# so confused



## mandm (Apr 2, 2010)

Hello I am writing first time here. Mostly I have been only reading everyone's post and just amazed that how difficult time people are having. I myself just as hurt and having hard time. I am writing now so that I can get some perspective on things.

We have been married 12 years and no kids. I feel very blessed to have him as husband for first 9 years. I don't regret that I married him. Things has gotten down hill about 3 years ago when he decided to quit his job and pursue different carrier. First of all he didn't communicate with me that he wasn't happy with his job at all. I thought everything was fine at work. It took me by surprise but I didn't make a big issue about him not letting me know about him quitting. I thought, "Well what I am going to do? He quit it already". And decided to just let him figure out and just be a good support. He dived into Life Insurance Business and didn't make much fist year. And quit after one year. Did some part time on the side in 2nd year just so we have some kind of income coming in while he tries various sales job (commission based) and He went work for another insurance company third year, which paid some salary. Along with immersing himself in the new job he started to network like crazy. He went out every night to "meet people for business." I was not too happy about him devoting a lot of his time into his so called networking for his work but I figure it was necessary for that line of business. (Issuance sales). And also I wanted him to be successful with his work so I just kept my mouse shut and pick up what he fell behind. All house works and cooking and cleaning. Before career change he used to cook and clean sometime but no longer. No longer **** down and have dinner together, It was so hard to schedule our time together I have to make an appointment in his book to have a lunch and dinner once a week together and usually after sitting down half an hour to have dinner then he has to go to a event to network. He seemed really happy and excited about his work and new opportunity but money really didn't follow. While I work full time and do house work and sitting down for dinner alone I was pilling up lots of resentment against him. While he is so excited to meet new people and having great time networking with people I just sit at home and trying to save pennies we got.
I started to bring lunch to save money while he goes to hotel bar and buy drinks for his client/friend or go to restaurant and have dinner with potential client. Since he got so involved with his work he fell behind paying bills on time so I took over as financial manager of house hold and handles all the bill paying. He just seemed not to care about how much he spends or how much he earns. His business finance and our house hold finance got so mixed up and I felt so out of control. He had own insurance agency last year and had to pay out his assistant from our household checking account. I was just overwhelmed with household finances and couldn't take care his business finance. So I didn't step in and tried to organize his business finances. I don't think he kept his account book organized and didn't keep his business expenses, which were going out of our joint bank, checking account. Sometime he used our saving to pay out to his assistant salary. Once in a while I cried in front of him because I was not sure how we are going to pay the bill or I felt he didn’t care about how much money we have and didn’t listen to my pleading about not spending too much on eating out and socializing with his friends/clients. He had an agency last year but finally end of the year company laid him off. He seemed ok at that point. On end of match he told me he met someone. He asked me “how about open marriage?” I said, “no way, you either commit to me or leave”.
Then he told me he wants out. He cares about me but he said he is not attracted to me anymore and doesn’t feel romantic toward me. Though he may just stay as a good friend to this woman but he says he want to see what is possible with her now. He wasn’t happy with me last 4 years and he thinks I wasn’t happy with him and can find another person to be happy with. And it will be better that way. He is done with being married he’d lather be single. He doesn’t want a family and kids and doesn’t want a responsibility of owning a house. 

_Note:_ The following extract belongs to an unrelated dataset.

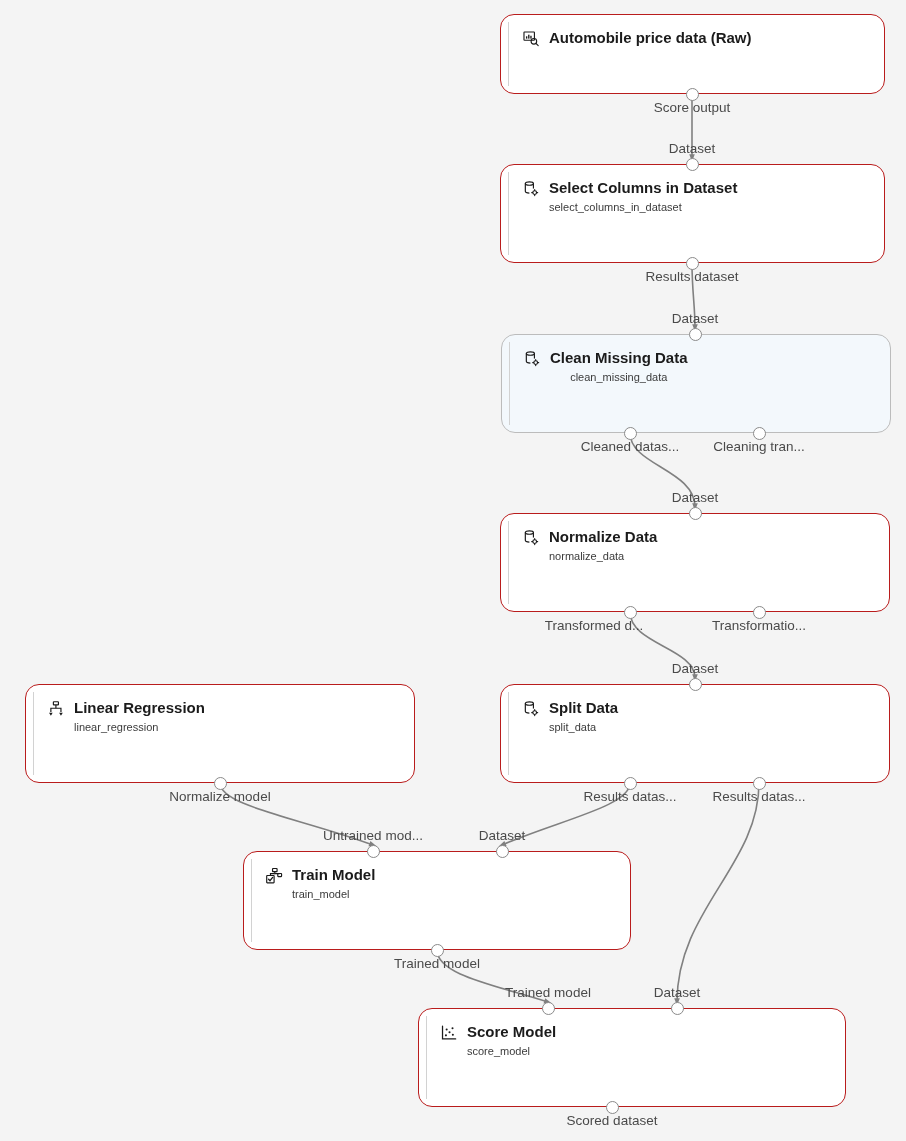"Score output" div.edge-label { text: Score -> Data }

Since that talk in April we have separated our bank account. I have put up a house for sell because he is not making that much money since his layoff and I can’t afford the house my self. I asked him as long as he lives in this house he needs to pay half of all the bills but he hasn’t really paid me any since April. To protect what is left (my 401k and ira, we have spent his 401 k and our savings which mostly was given from my father as an emergency fund.) I started the process to get divorce with lawyer. Because that's all I can walk away with from this marriage with. He has nothing left. Nothing. He says he is going to take care the debt that he inquired and if we end up owing something because house doesn’t sell, he is going to take care of that too. But HOW? He says he will but I don’t believe him that he has logistically figured out how. That is just his wish and desire to take care but really he has not figure out exactly. 

He went with me to a marriage counseling once but he pretty much told the counselor the same story about him not wanting to continue. Counselor told me “you can change your self but you can’t change other persons will”. I still go to a counseling for myself and it has been a tremendous help. Just be able to talk what I feel without other people’s judgment and grieve and cry. Also I felt like I need to do everything I can do to keep this marriage so I started to go to church where I met great people to support me with keep trying. I didn’t have any religion before and this is a new experience for me to learn and to try relying on god. 

I am not mad at him wanting to leave me for another woman. I think both of us contributed to this current condition. I couldn’t get over the money matter and stop respecting him. I turned him down having sex about year ago because I felt like I was being used. He came home and only wanted me for his pleasure. I also lost attraction to him physically because him no longer fit and getting bigger because so busy and eating out and not exercising like before. I felt neglected. I also had an emotional romantic feeling to other people but I tried to not act on it. So it didn’t become an affair or some sort. I think that when you feel weak or not loved by your suppose it’s natural to fall into other people. I think he thought that I don’t love him anymore and went to find another person that love him and make him feel better.

Even with lost in physical interest, half of me believes that we can restore the love we had once. But how can we overcome financial difficulties? And Him not wanting to stay?
Should I surrender all to god and let him work through me? Is that possible?
Can god make miracle happen for me? 
What do I want?

We have been respectful to each other going through this but he didn’t open up to me until last week about his feelings. We talked in business like matter till then. 
He said he is sorry for not communicating better and it lead to this. He is depressed about work situation and not being able to make much money. He doesn’t want to drag me down anymore. He wants this to be over as quick as possible. Other woman doesn’t want to be involved with him if he is married. She doesn’t want to be called housebreaker.
He is going to see the woman this weekend. She moved away from town. 

We still lives in the same house until he signs the contract my lawyer is going to draw up.

My church friend tells me god doesn’t want us to divorce. Maybe separate for while. But I don’t know even if I stay around, how is it possible to resurrect our love and over come financial difficulties and differences like him not wanting kids and family time? This new found Christian belief is making me have guilt about leaving him. We become one and What if we are meant to be together?
I think if we can overcome this we can be a spectacular couple. I love him. He is a great friend and companion and caring loving person but staying and trying to keep this marriage is very very hard. Him going to see her this weekend was really hard. 

I feel that he is lost. Far beyond my reach. I pray that he finds his way back to me but I am not sure what to do now.


----------



## mandm (Apr 2, 2010)

men this thread is so long. I don't know if anyone would read it. but if you do, thanks so much for reading.


----------